Coding Style
Purpose
This guide captures the coding conventions that are consistently used across the Nrgy.js codebase.
Overview
The repository is a strict TypeScript monorepo with small focused modules, colocated tests, and explicit runtime contracts. The style is intentionally conservative: simple functions, explicit types where they matter, and minimal abstraction layers.
Language and Typing
- Use TypeScript in
strictmode. - Prefer named exports for public APIs.
- Keep generic types close to the exported contract and avoid unnecessary type indirection.

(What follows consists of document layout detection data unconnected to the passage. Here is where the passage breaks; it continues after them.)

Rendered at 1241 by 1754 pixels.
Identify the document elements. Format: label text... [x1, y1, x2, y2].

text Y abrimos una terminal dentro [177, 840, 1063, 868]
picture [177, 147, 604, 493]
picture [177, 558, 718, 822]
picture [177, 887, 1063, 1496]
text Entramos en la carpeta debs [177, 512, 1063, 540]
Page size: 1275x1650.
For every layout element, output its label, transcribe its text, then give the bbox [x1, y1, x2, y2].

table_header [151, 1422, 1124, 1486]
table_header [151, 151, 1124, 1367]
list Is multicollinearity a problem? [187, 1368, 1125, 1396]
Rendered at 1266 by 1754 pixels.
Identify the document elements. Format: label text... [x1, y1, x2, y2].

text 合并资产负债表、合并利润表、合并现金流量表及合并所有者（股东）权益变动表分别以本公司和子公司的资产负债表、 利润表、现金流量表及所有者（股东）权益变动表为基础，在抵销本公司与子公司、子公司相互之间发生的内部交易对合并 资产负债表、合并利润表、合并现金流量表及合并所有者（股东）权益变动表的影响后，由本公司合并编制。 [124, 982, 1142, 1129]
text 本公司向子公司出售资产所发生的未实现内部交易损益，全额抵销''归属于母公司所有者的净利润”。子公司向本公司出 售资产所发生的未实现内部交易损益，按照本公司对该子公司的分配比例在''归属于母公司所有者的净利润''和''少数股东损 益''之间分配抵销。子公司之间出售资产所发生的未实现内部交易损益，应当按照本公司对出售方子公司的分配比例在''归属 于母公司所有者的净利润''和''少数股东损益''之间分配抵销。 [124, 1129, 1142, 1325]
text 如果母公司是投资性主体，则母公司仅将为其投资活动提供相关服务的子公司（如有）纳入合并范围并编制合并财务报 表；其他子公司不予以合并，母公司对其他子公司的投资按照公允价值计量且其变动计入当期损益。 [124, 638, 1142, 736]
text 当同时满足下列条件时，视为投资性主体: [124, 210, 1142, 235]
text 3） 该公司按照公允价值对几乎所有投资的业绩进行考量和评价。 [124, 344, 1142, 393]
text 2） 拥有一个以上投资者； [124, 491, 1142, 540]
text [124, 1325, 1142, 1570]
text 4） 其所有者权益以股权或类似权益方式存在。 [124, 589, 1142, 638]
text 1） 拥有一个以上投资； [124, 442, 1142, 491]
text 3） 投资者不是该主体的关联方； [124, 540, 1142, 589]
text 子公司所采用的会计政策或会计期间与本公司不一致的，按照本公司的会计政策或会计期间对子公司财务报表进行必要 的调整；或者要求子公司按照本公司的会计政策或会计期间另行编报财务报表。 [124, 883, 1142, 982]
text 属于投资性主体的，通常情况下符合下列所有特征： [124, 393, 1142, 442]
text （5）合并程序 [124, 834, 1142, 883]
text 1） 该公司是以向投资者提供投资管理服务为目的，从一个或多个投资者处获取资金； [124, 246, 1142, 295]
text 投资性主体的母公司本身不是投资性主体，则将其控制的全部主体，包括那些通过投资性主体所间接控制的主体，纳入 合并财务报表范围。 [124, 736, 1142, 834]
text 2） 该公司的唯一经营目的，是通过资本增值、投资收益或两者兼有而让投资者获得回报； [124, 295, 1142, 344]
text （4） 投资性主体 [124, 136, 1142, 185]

- Use overloads when the runtime API has clearly distinct call signatures.
- Prefer explicit public types for reusable contracts such as context objects, atoms, and options.
Module Structure
- Keep modules focused on one primary responsibility.
- Place module documentation next to the source file.
- Do not create standalone documentation for
index.ts; use package-levelREADME.md. - Keep tests next to implementation files using
*.test.tsor*.test.tsx.
Runtime Style
- Prefer small pure helpers over large mutable classes unless lifecycle state is the primary concern.
- Use comments sparingly and only where the implementation would otherwise be difficult to infer.
- Favor predictable cleanup through
destroy(),unsubscribe(), andScope. - Preserve framework-agnostic boundaries in
@nrgyjs/core.
Formatting
- Follow
.editorconfigand the current formatting configuration. - Use two-space indentation.
- Keep semicolons and trailing commas.
- Prefer single quotes in TypeScript.
- Wrap Markdown prose at readable line lengths.
Testing
- Use Vitest for unit tests.
- Name tests around observable behavior rather than implementation details.
- Cover lifecycle boundaries, destruction, and error propagation where relevant.
Documentation
- Maintain English
.mdand Russian.ru.mdvariants for source docs. - Keep README links aligned with the actual file layout.
- Ensure examples compile conceptually against the current public API.